Beyond the benefits of using RISC, the success of ARM also owes a lot to its licensing model. Rather than making integrated circuits and selling these to computer companies, they instead decided to license the architecture so that other companies could implement ARM processor cores within their own chips. First of all, this mitigated the need to set up their own fabrication facilities, which is a very expensive endeavour. Perhaps more importantly, it allowed third parties to customise ARM’s designs and integrate them with other components on a single chip — an approach known as system-on-chip, or SoC — resulting in faster internal communication and further reductions in power consumption.
Apple’s relationship with ARM didn’t resurface until the development of the iPhone in the mid-2000s. Even then, the relationship wasn’t technically with ARM but rather with Samsung, who supplied the ARM chip used within the first iPhone. This was a direct result of ARM’s licensing model, which meant that third parties could develop and resell chips containing ARM cores. However, Apple’s use of a chip produced by one of their main rivals in the mobile device space was not ideal, and they soon acquired P. A. Semi, a semiconductor design company with expertise in the ARM architecture. This enabled them to design and manufacture their own ARM processors.
One of the real benefits of this acquisition didn’t emerge until around 2020, when Apple transitioned from using Intel Core processors in their Mac range to using their own M-series ARM processors4. Given Apple’s increasing focus on their mobile range of laptops, tablets and smartphones, it made sense for them to adopt a low-power ARM architecture as the standard processor technology across their portfolio. It didn’t hurt that ARM chips had started to surpass Intel in terms of speed too.
And this brings us to the present day, where all Apple devices now use Apple silicon. Importantly, Apple’s silicon doesn’t just contain ARM processor cores. It’s a system-on-chip, and includes a host of other bits and pieces that contribute to the speed and capabilities of Apple’s devices. And this really is at the centre of Apple’s claim to be a platform for AI. For example, in addition to containing up to 16 ARM cores, the Apple M3 range — used within Apple’s current MacBook line-up — has an on-chip GPU, on-chip RAM, and a 16-core neural engine5. The GPU and neural engine are both important for efficiently executing deep learning models, and the generous on-chip memory (up to 128Gb in the M3 Max) means that it’s plausible to fit a whole LLM on-device, precluding the need to have an internet connection.

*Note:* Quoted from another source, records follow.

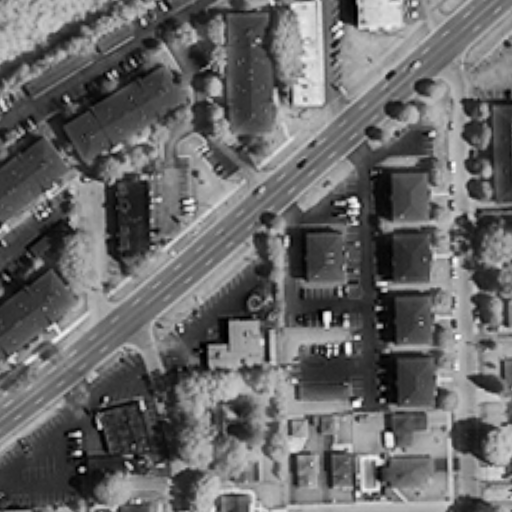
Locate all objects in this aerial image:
building: (172, 1)
road: (179, 10)
building: (374, 11)
road: (432, 17)
road: (165, 26)
building: (111, 34)
building: (302, 50)
road: (326, 62)
building: (245, 67)
building: (55, 68)
building: (120, 107)
road: (506, 113)
road: (384, 145)
building: (500, 147)
road: (166, 162)
building: (28, 170)
building: (405, 192)
road: (241, 205)
building: (130, 214)
road: (319, 214)
road: (254, 216)
road: (30, 231)
building: (49, 237)
building: (506, 242)
building: (320, 252)
building: (407, 252)
road: (93, 254)
road: (361, 263)
road: (462, 268)
road: (289, 276)
road: (220, 293)
building: (507, 302)
building: (31, 304)
building: (409, 314)
building: (234, 345)
road: (328, 359)
building: (411, 376)
road: (116, 380)
building: (320, 388)
road: (166, 405)
building: (225, 416)
building: (325, 421)
road: (53, 424)
building: (296, 424)
building: (402, 425)
building: (507, 426)
building: (119, 442)
building: (338, 465)
building: (304, 466)
building: (243, 467)
building: (404, 468)
building: (232, 501)
building: (11, 506)
building: (132, 506)
building: (509, 509)
road: (449, 511)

So, the modest investment that Apple made in ARM in the early days has ended up paying huge dividends. Apple is now in the fortunate position of having arguably the fastest, most-capable mobile devices, and for this they owe quite a lot to a tiny group of people working at a small British company.
Including Steve Furber, more recently a professor at the University of Manchester, where he developed the SpiNNaker hardware platform for spiking neural networks.

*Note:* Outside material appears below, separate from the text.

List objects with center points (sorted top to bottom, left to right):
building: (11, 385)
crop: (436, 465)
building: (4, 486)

Try out an emulator if you want to get that full early-90s computing experience. At the time, the Archimedes’ GUI was a real beauty to behold. Nowadays it might look a bit dated!
For an account of Apple’s transition through various processor architectures, see Jacob Bartlett’s excellent article Through the Ages: Apple CPU Architecture.
This is somewhat veiled in Apple mystery, but is likely to be a neural network accelerator not dissimilar to Google’s TPU.
Talking of things falling off trees... there was also Apricot Computers.
I appreciate that this is the story of ARM and Apple but it might be worth pointing out that the Apple Mac's initial success was in no small part due to its use of Motorola's fully 16 bit chips, rather than Intel's 16 bit address, but only 8 bit data bus chips which required 2 fetches per instruction.